[sorry for the late answer, I missed your mail earlier and only found it now]
On Thu, Dec 21, 2000 at 01:25:42PM -0800, Paul McKenney wrote:
> I believe that read-copy update will be very helpful to increase Linux's
> ability to scale, while also keeping Linux's great single-CPU performance.
Thanks a lot for these references. I have not 100% digested your paper
yet, but it looks very useful so far. A few datastructures
in Linux come immediately to mind where this approach could help a lot:
e.g. Linux 2.4 networking and VFS have developed far too many reference
counters in the recent SMP work, causing lots of locked cycles because
these need to be updated atomically. Another very ugly problem where it
could be used is the module unload problem: with the drop of the big kernel
lock module unloading and kernel code often runs completely multithreaded,
which causes lots of interesting races (the current fixes is adding even
more reference counters and even module pointers to all kind of shared
objects, slow and ugly). It would be very exciting to clean all that mess up.

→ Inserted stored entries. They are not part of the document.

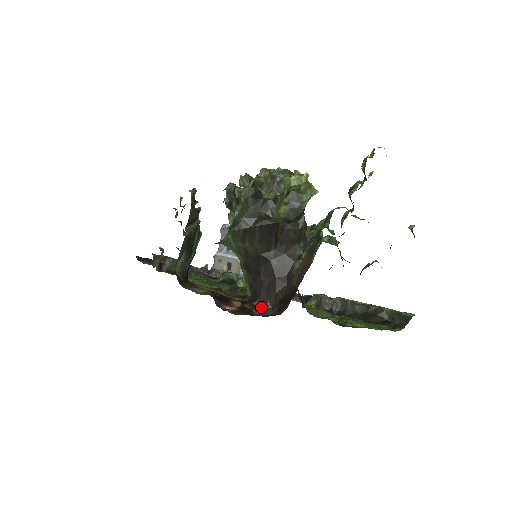
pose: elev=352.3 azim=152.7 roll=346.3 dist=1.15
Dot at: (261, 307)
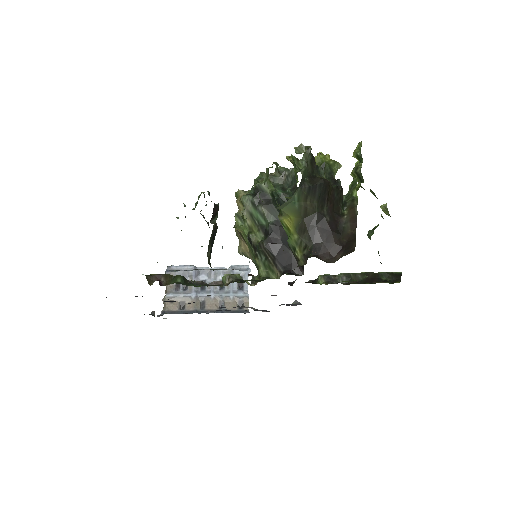
Dot at: (324, 259)
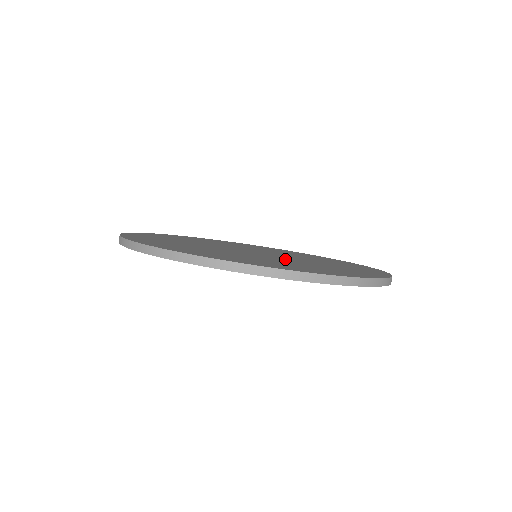
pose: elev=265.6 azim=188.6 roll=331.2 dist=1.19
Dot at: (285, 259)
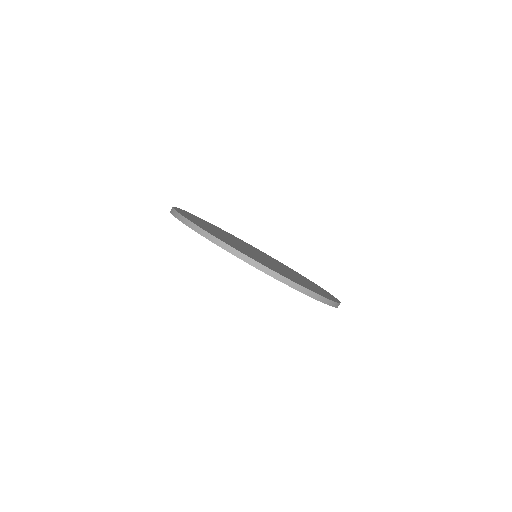
Dot at: occluded
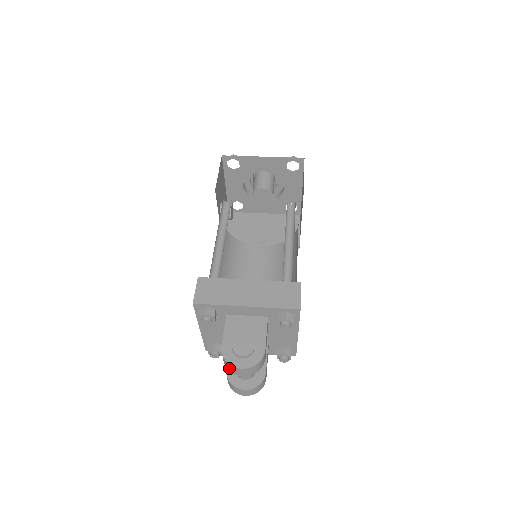
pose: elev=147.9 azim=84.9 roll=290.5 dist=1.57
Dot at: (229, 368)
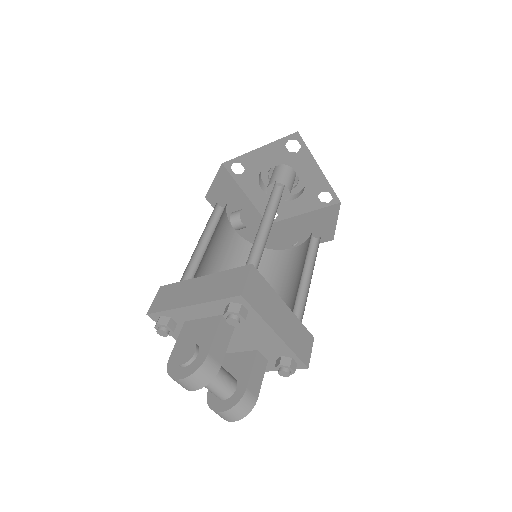
Dot at: occluded
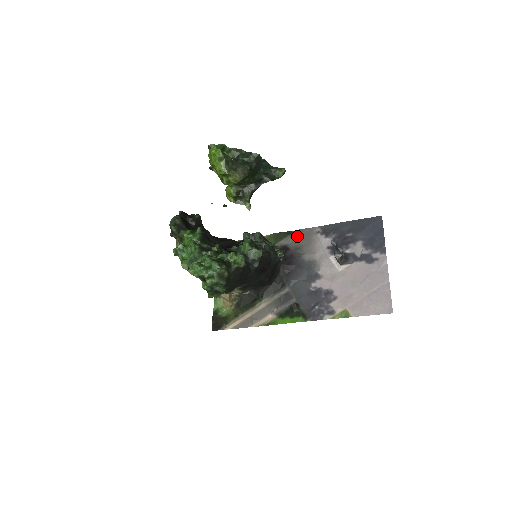
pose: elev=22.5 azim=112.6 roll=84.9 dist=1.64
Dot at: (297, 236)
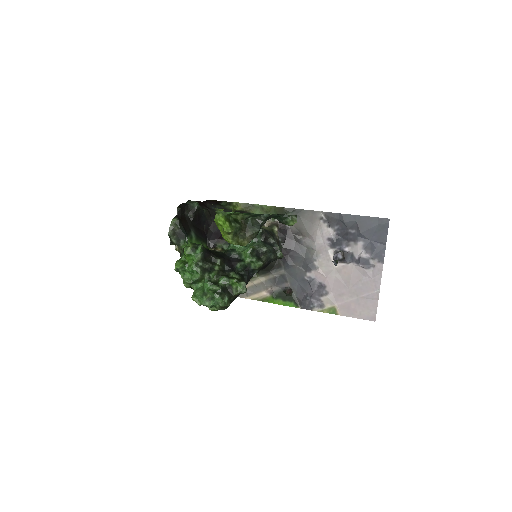
Dot at: (299, 216)
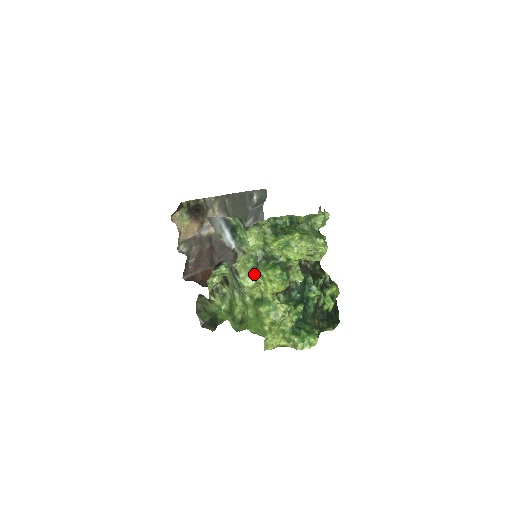
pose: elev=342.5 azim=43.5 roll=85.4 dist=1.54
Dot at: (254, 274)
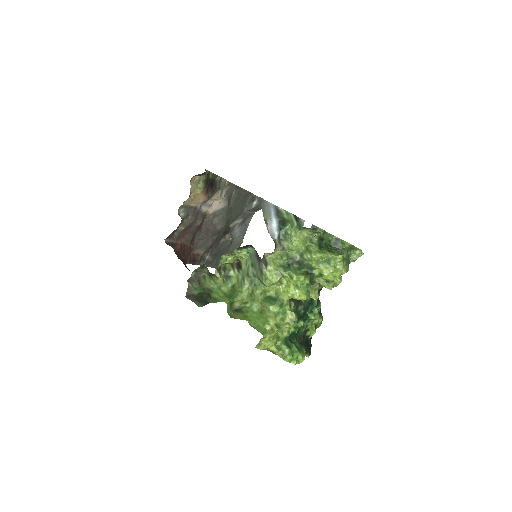
Dot at: (283, 272)
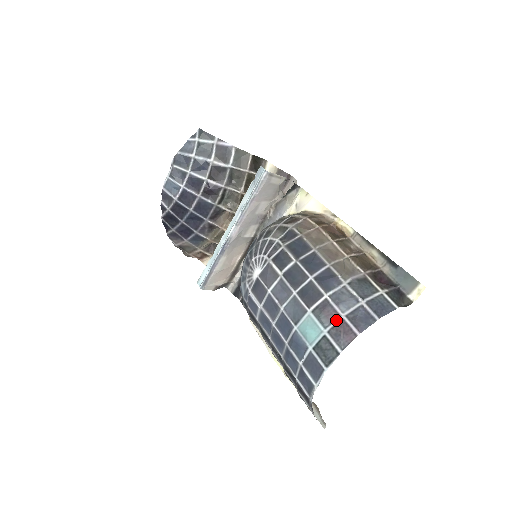
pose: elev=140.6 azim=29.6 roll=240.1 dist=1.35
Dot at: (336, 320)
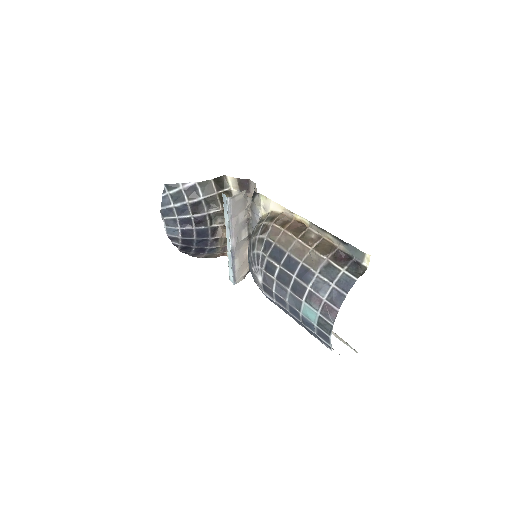
Dot at: (321, 304)
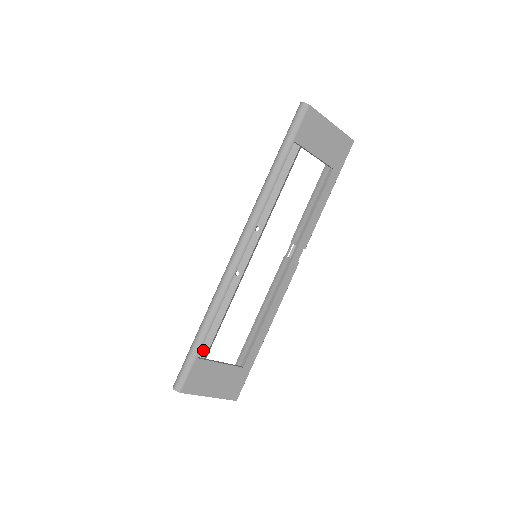
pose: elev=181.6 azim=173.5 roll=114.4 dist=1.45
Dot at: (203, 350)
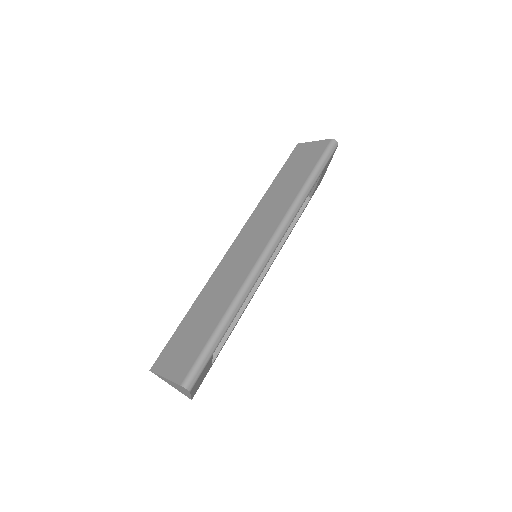
Dot at: occluded
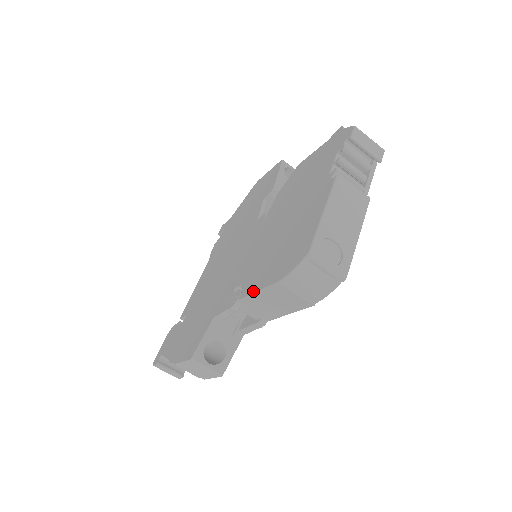
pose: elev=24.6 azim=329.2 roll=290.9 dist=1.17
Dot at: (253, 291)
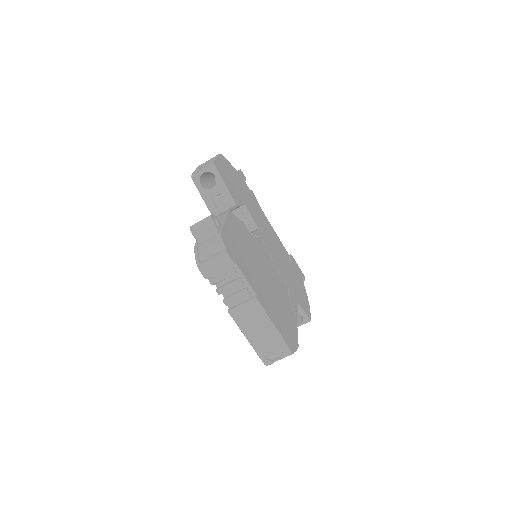
Dot at: occluded
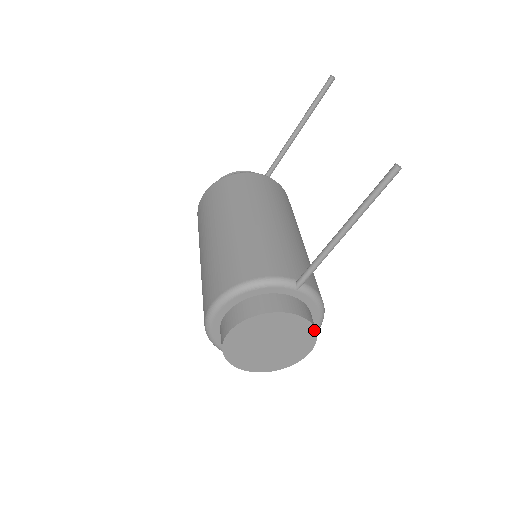
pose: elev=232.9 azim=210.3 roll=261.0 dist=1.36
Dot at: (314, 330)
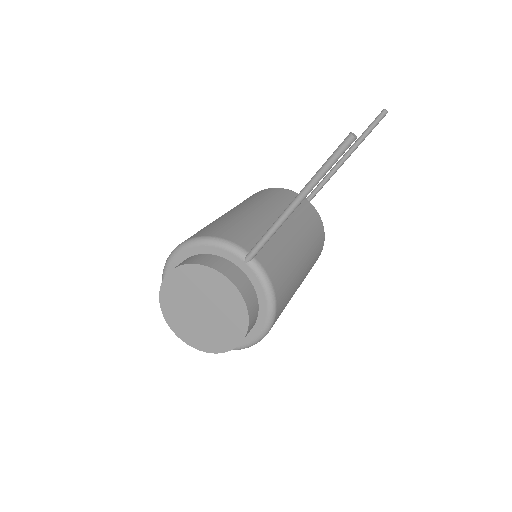
Dot at: (246, 310)
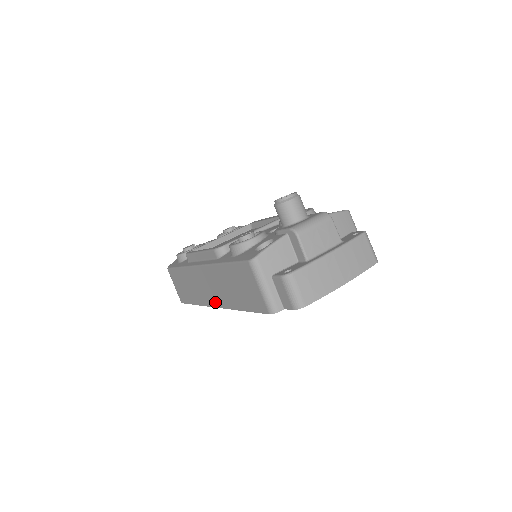
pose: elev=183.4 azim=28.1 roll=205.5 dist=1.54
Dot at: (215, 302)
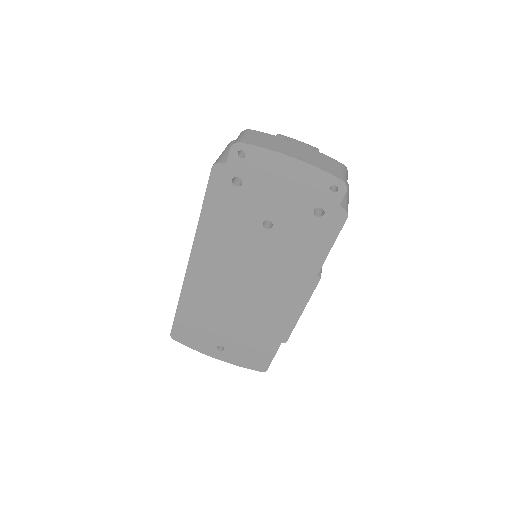
Dot at: occluded
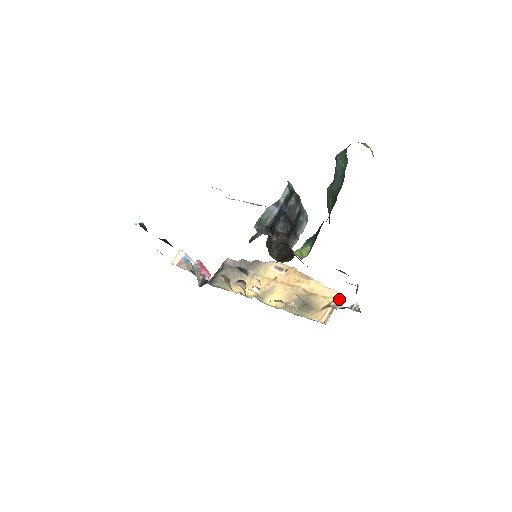
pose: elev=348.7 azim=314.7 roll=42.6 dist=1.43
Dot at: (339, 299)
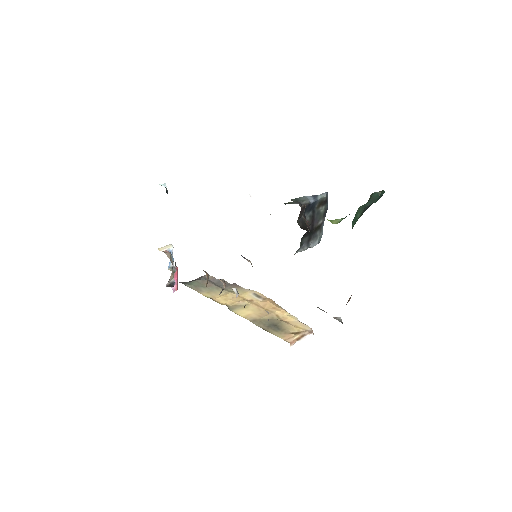
Dot at: (310, 332)
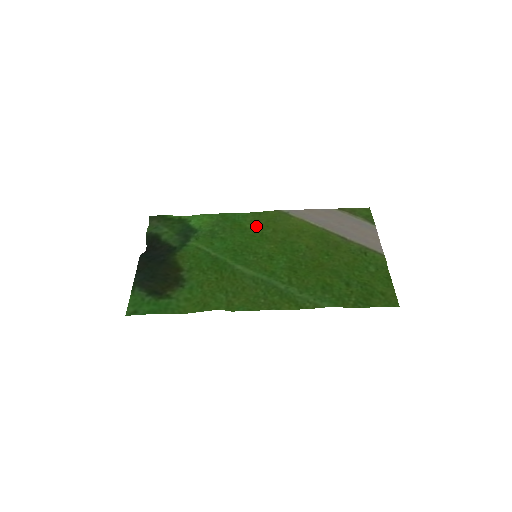
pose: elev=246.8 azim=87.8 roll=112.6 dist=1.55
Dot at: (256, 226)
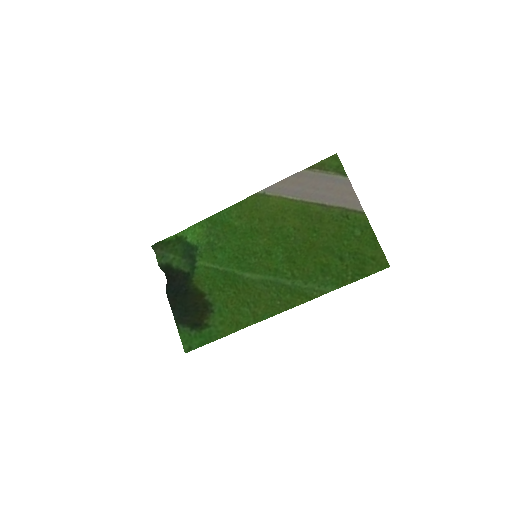
Dot at: (243, 221)
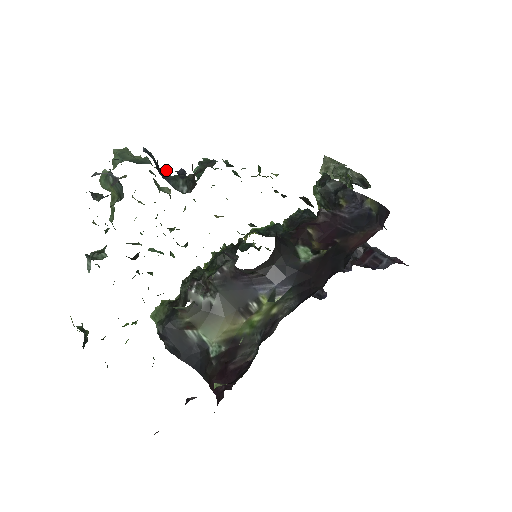
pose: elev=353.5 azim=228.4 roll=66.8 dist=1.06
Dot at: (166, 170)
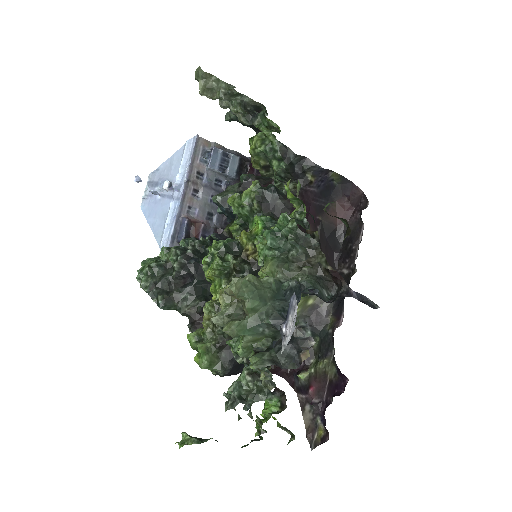
Dot at: (283, 275)
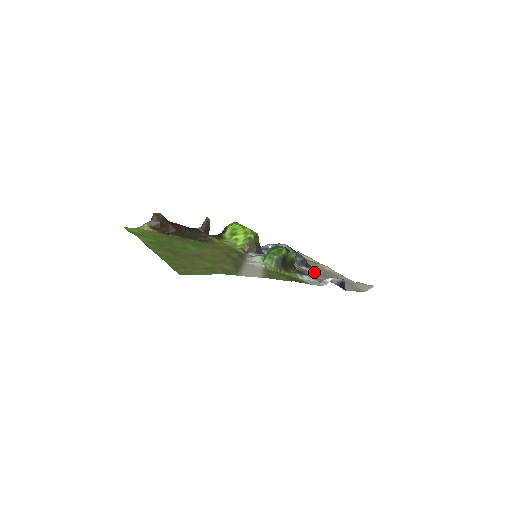
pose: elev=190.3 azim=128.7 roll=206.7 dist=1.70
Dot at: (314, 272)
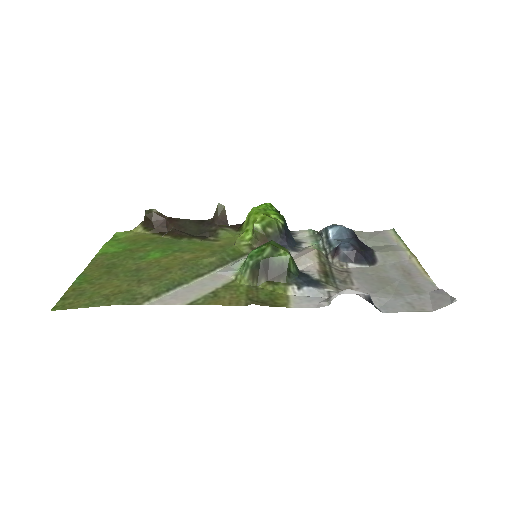
Dot at: (366, 271)
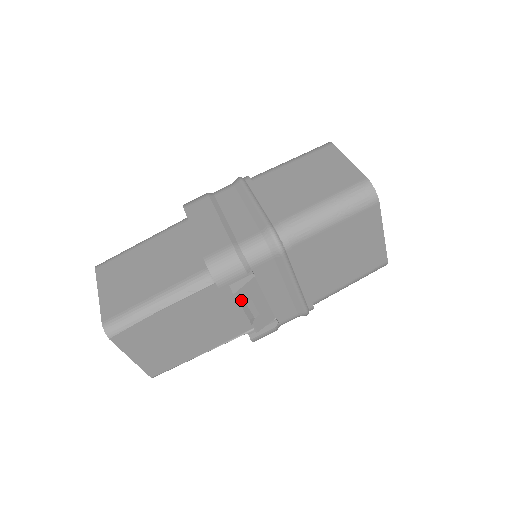
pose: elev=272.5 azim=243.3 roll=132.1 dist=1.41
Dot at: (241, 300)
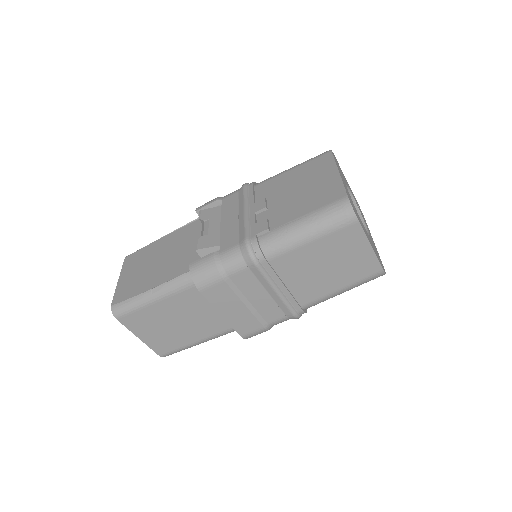
Dot at: occluded
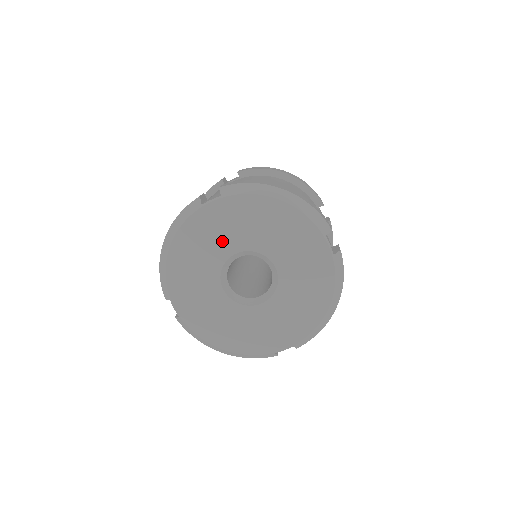
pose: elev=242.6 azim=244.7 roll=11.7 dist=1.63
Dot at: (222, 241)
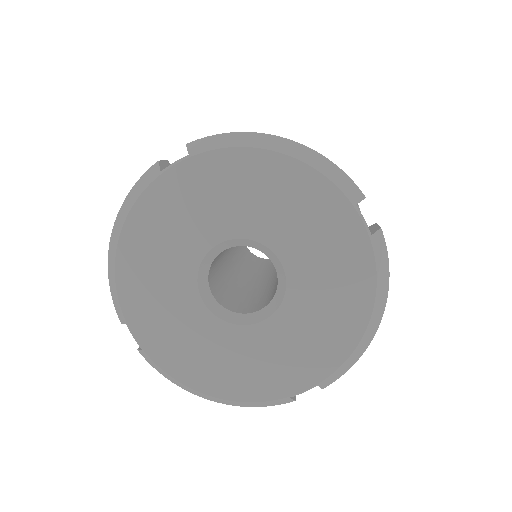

Linux did go a bit in this direction already with the big-reader locks
(see include/linux/brlock.h in a 2.4 tree). We also considered stop-the-world
schemes for really infrequent events (like the change of the ip protocol table),
but forgot it because on big CPU systems it is possible that such an operation
would never succeed.
The quiescent state approach looks much better than the brlocks of course.